What you need to do >> Look for "tree" in the records and copy every line that has it.

——————————

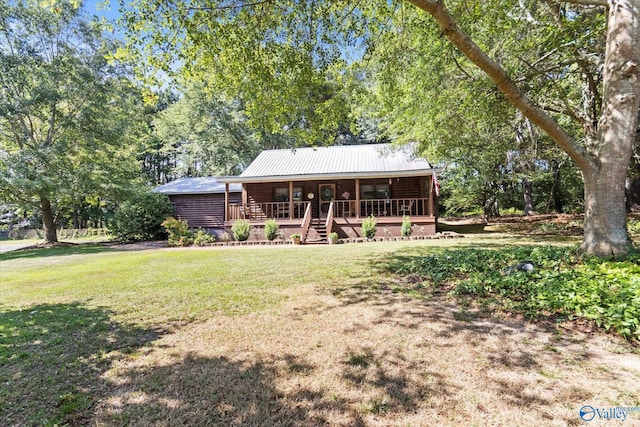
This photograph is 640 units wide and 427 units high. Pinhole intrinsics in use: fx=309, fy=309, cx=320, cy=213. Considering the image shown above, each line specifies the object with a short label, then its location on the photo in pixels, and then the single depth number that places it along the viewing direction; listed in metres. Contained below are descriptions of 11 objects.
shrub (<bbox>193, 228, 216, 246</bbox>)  13.73
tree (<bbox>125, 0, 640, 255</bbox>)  4.90
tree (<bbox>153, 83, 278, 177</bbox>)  27.08
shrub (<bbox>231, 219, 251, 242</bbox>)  14.09
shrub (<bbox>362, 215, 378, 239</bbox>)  13.34
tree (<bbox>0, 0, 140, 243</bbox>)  14.22
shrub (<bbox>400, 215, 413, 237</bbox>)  13.43
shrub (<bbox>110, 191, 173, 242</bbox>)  16.06
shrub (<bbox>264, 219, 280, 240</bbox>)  13.70
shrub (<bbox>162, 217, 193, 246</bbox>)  13.73
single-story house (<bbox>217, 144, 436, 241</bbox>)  14.14
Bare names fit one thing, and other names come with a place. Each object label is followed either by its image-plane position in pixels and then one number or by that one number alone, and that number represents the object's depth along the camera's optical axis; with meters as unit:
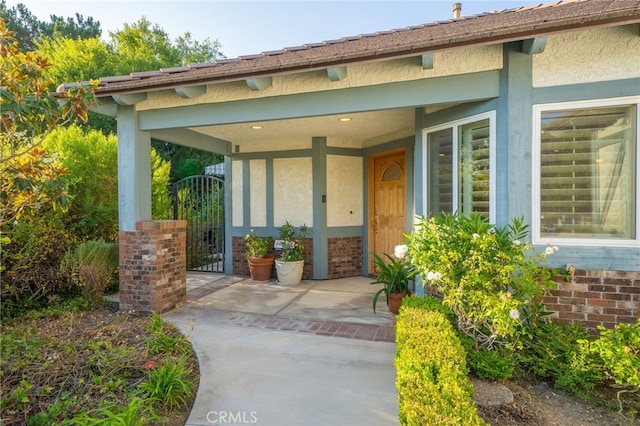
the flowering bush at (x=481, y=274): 3.01
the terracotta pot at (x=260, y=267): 7.21
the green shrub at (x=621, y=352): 2.60
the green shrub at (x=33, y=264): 4.93
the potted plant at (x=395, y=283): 4.81
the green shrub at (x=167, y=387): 2.67
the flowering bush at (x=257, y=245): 7.24
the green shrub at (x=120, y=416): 2.23
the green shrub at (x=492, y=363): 2.96
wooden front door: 6.96
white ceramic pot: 6.84
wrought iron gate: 8.56
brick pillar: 4.91
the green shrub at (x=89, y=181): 6.01
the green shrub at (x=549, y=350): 3.10
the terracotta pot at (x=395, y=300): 4.79
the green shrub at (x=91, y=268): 5.17
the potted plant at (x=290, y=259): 6.86
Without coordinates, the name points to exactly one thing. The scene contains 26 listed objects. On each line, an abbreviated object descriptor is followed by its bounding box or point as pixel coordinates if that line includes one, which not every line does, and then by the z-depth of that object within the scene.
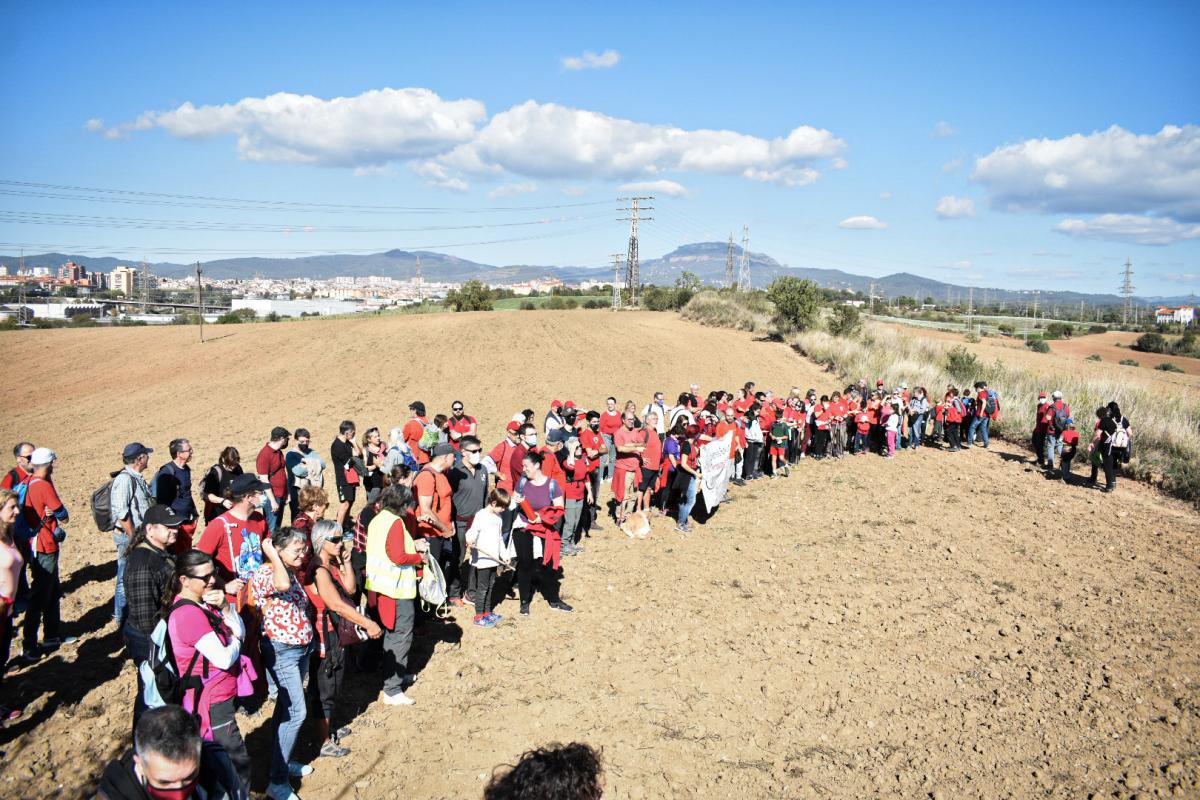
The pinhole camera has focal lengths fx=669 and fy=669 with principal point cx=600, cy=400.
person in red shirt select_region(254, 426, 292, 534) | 9.01
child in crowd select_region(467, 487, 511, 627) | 7.42
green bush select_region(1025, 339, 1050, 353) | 47.81
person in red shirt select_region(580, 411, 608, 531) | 11.09
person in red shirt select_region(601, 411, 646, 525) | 11.22
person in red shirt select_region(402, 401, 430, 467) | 10.59
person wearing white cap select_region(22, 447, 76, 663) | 6.80
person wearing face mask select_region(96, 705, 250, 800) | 2.92
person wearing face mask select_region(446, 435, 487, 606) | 8.40
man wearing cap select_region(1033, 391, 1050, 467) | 16.19
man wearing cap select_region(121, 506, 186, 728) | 5.20
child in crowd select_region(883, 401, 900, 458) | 16.77
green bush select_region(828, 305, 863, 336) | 33.41
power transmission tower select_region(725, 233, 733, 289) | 69.34
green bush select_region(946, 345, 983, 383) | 24.64
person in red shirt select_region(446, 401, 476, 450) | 10.77
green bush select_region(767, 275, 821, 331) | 34.12
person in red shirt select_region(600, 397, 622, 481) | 12.20
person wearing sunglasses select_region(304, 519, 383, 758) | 5.09
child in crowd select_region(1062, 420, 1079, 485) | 14.81
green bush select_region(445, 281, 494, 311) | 57.81
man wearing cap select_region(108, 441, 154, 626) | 7.02
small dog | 11.16
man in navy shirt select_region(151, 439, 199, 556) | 7.45
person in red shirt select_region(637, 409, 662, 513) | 11.27
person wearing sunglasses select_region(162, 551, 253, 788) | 4.12
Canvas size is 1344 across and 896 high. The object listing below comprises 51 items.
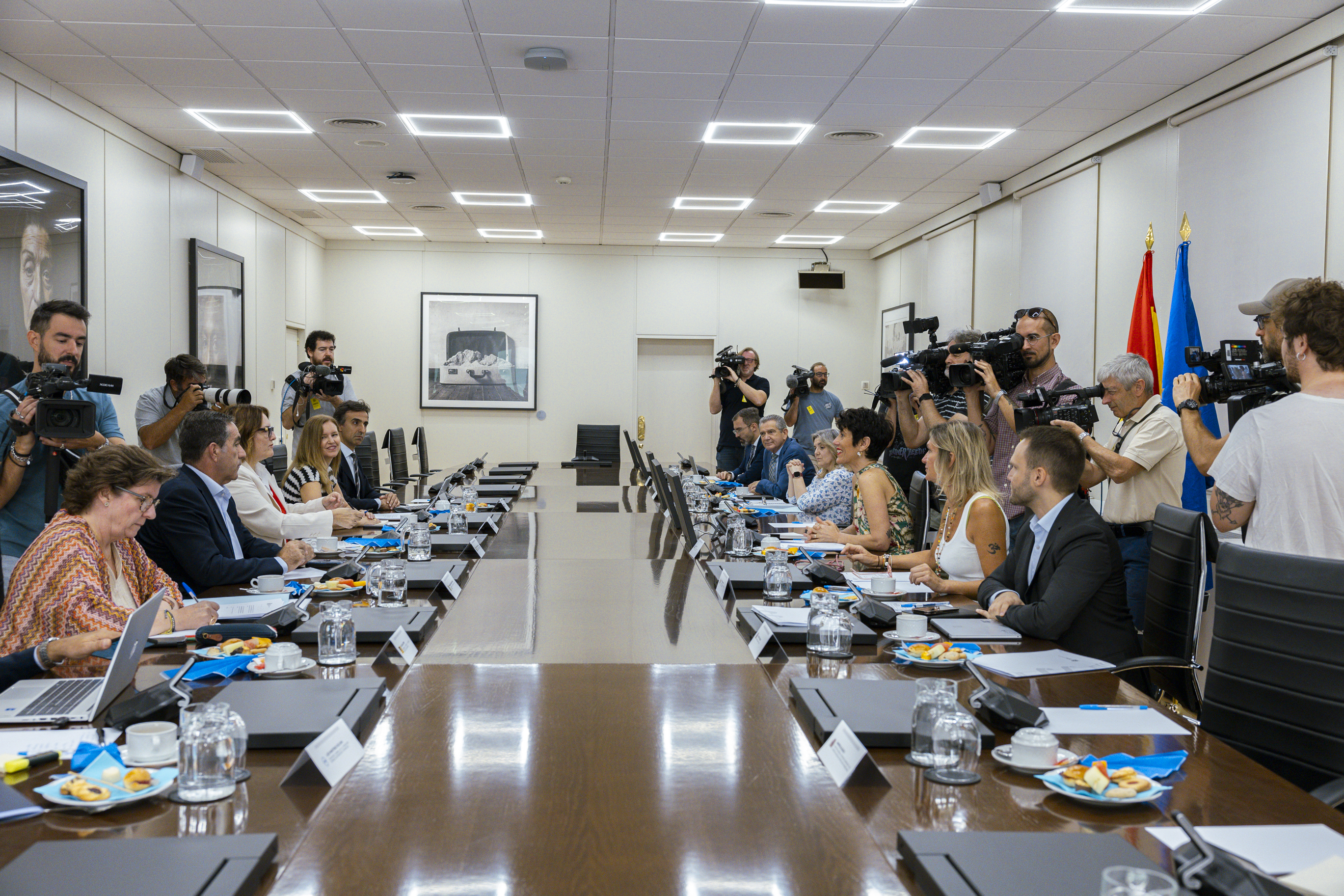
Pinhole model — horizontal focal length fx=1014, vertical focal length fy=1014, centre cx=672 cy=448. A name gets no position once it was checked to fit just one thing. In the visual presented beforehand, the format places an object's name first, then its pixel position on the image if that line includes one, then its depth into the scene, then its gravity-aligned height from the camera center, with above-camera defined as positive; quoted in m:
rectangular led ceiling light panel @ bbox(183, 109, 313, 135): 6.30 +1.72
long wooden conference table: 1.20 -0.55
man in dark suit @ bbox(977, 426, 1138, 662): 2.56 -0.42
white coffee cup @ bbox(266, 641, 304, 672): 1.98 -0.52
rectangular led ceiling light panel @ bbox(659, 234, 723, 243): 11.12 +1.80
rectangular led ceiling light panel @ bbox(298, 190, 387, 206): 8.82 +1.74
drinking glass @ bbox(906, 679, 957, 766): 1.55 -0.47
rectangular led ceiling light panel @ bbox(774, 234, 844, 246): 11.00 +1.80
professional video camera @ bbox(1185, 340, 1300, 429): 3.34 +0.11
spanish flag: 5.72 +0.48
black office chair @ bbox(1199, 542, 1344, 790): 1.97 -0.51
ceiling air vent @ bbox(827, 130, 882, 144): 6.55 +1.75
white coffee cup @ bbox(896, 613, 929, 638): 2.33 -0.51
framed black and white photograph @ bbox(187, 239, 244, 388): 7.72 +0.63
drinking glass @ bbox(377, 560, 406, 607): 2.62 -0.50
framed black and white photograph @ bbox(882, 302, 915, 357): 10.72 +0.84
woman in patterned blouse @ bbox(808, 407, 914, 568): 4.15 -0.39
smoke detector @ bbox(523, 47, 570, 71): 4.98 +1.68
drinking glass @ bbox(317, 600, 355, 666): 2.07 -0.50
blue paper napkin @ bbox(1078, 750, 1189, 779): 1.52 -0.53
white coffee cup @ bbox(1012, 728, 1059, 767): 1.53 -0.51
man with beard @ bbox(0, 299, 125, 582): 3.64 -0.22
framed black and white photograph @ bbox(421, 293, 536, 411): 11.75 +0.53
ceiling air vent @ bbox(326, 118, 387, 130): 6.39 +1.71
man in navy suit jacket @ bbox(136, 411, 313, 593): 3.23 -0.43
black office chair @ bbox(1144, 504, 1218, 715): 2.63 -0.48
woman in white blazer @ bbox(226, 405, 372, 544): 4.03 -0.43
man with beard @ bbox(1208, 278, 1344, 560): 2.64 -0.09
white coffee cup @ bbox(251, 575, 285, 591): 2.86 -0.54
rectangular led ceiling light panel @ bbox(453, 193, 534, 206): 8.90 +1.75
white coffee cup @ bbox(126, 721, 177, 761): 1.46 -0.51
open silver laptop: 1.71 -0.55
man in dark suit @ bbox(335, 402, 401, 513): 5.88 -0.34
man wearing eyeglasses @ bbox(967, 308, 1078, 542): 4.84 +0.16
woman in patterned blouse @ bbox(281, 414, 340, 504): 5.19 -0.35
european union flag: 5.29 +0.44
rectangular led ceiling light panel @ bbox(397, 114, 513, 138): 6.33 +1.72
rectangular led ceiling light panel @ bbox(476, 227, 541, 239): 10.80 +1.77
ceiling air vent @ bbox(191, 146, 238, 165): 7.34 +1.72
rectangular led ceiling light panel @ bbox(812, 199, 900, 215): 8.98 +1.78
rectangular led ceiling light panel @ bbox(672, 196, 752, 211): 8.92 +1.77
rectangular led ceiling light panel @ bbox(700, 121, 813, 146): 6.43 +1.74
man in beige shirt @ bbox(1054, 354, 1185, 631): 3.93 -0.23
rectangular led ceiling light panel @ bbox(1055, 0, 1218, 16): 4.34 +1.74
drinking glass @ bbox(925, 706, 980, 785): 1.54 -0.51
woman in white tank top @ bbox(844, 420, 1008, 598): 3.29 -0.35
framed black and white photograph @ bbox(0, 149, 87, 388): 5.08 +0.75
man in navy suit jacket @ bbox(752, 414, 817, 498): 6.31 -0.32
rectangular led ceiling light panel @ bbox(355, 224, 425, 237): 10.84 +1.76
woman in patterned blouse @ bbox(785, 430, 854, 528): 4.85 -0.43
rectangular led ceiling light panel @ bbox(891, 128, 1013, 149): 6.52 +1.77
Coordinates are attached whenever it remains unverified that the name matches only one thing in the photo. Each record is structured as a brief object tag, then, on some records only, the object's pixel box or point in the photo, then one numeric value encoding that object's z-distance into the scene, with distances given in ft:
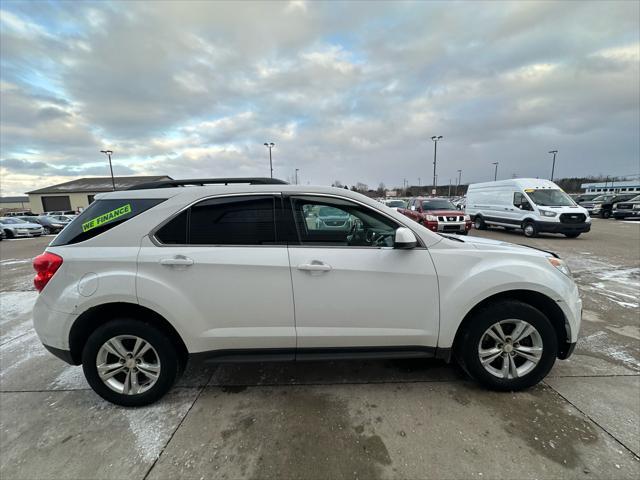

——————————

Completed exercise >>
tree (<bbox>125, 0, 640, 255</bbox>)  4.90
tree (<bbox>153, 83, 278, 177</bbox>)  27.08
tree (<bbox>0, 0, 140, 243</bbox>)  14.22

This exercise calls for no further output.